IMF Cuts Eastern European Growth Forecast on Euro Debt-Crisis Contagion
The International Monetary Fund cut its growth forecast for central and eastern Europe, which as other regions in the world is threatened by “strains in the euro area,” the Washington-based lender said.
Central and eastern European economies will expand a combined 1.1 percent this year, down 1.6 percentage points from a September forecast, the IMF predicted today in an update to its semi-annual World Economic Outlook. The revision mirrors a 1.6 percentage-point cut in the estimate for the euro region, which the IMF forecasts will contract 0.5 percent.
The unresolved debt crisis in the euro region has infected emerging economies in the continent’s east that rely on western Europe as an export market and source of investment. Western European banks, which control about three-quarters of the region’s banking industry, pose another threat as they are forced by regulators to recapitalize themselves, often by shedding assets, to guard against the effect of the euro crisis.

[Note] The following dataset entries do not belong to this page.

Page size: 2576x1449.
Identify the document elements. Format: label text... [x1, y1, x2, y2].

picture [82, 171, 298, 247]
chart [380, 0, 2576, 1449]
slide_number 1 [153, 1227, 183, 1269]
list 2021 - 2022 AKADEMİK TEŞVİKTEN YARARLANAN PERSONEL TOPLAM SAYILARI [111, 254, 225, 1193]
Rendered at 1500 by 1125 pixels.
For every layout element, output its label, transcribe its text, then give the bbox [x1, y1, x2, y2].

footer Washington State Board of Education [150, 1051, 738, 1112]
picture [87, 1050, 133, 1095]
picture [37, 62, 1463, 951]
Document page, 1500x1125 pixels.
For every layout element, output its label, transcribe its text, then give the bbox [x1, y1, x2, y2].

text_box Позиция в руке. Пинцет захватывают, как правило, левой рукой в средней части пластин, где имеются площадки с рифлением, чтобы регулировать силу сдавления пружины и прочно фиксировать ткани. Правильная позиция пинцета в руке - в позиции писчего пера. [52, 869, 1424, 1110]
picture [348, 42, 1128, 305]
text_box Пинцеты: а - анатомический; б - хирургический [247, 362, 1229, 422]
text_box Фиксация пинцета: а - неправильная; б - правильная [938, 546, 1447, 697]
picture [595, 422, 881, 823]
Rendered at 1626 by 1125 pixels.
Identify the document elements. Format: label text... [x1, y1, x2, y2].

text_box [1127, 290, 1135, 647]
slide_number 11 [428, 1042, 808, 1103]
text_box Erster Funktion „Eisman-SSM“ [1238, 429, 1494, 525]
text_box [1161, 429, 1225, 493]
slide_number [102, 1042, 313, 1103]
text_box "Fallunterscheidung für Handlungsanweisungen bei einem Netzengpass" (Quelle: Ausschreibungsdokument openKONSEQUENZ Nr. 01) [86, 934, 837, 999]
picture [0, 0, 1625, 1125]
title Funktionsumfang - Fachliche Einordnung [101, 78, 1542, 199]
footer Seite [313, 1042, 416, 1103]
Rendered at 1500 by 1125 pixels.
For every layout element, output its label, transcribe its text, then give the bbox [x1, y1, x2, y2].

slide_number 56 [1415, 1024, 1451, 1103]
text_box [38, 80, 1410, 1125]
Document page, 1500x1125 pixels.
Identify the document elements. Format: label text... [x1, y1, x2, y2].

“The adverse spillover effects are expected to be largest for central and eastern Europe, given the region’s strong trade and financial linkages with the euro area economies,” the IMF said in the report.
Growth in the region, which includes Poland and Hungary, will slow from an estimated 5.1 percent last year, the IMF said. The economies will grow 2.4 percent in 2013, the IMF said, reducing its September forecast by 1.1 percentage points.
The IMF includes Turkey in its definition of central and eastern Europe, excluding Russia and former Soviet countries.
Russia will expand 3.3 percent this year and 3.5 percent in 2013, the IMF said, cutting its previous estimates by 0.8 percentage point and 0.5 percentage point. The Commonwealth of Independent States will expand 3.7 percent this year and 3.8 percent in 2013, according to the IMF.